**Task material**
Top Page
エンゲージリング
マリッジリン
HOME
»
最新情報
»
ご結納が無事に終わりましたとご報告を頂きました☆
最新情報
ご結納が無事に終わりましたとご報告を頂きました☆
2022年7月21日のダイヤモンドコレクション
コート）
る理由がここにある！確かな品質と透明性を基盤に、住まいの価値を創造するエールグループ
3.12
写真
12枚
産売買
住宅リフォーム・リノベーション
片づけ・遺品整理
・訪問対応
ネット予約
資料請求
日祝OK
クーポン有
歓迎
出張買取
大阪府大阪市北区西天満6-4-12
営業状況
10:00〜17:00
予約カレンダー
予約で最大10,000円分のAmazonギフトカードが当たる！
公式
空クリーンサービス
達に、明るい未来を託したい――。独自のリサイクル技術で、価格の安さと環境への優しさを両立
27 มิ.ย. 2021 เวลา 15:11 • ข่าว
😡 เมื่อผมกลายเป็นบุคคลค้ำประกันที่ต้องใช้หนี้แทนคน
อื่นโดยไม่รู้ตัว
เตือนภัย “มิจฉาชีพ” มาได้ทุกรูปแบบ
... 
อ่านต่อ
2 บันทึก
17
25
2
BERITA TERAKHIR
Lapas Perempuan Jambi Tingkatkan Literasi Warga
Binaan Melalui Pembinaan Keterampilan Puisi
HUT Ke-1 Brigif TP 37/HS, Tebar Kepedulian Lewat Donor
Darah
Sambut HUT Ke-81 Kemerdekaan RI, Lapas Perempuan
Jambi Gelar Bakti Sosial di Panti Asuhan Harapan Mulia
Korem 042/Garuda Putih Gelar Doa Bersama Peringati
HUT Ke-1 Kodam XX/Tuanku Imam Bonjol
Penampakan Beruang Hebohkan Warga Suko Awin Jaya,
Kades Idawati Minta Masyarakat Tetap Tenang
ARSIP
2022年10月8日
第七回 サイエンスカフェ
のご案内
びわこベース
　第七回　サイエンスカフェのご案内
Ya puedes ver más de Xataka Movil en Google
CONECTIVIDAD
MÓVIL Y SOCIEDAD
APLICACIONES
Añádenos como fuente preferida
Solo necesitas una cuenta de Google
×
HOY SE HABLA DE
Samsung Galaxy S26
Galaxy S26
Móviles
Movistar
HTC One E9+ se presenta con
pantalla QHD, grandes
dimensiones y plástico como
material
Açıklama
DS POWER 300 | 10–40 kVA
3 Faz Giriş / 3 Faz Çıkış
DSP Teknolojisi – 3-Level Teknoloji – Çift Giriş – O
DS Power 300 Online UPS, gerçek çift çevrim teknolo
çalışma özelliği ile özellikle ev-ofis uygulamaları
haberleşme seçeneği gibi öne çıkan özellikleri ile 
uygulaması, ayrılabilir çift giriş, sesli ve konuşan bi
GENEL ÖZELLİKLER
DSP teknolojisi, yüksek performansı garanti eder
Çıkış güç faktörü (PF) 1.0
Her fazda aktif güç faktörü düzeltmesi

**Work order**
Edit the listing from its first line through the line containing "大阪府大阪市北区西天満6-4-12", inclusive, by replacing "最新情報" with "新着情報" and leaving everything else as it is. Give only those lines.

**Result below**
Top Page
エンゲージリング
マリッジリン
HOME
»
新着情報
»
ご結納が無事に終わりましたとご報告を頂きました☆
新着情報
ご結納が無事に終わりましたとご報告を頂きました☆
2022年7月21日のダイヤモンドコレクション
コート）
る理由がここにある！確かな品質と透明性を基盤に、住まいの価値を創造するエールグループ
3.12
写真
12枚
産売買
住宅リフォーム・リノベーション
片づけ・遺品整理
・訪問対応
ネット予約
資料請求
日祝OK
クーポン有
歓迎
出張買取
大阪府大阪市北区西天満6-4-12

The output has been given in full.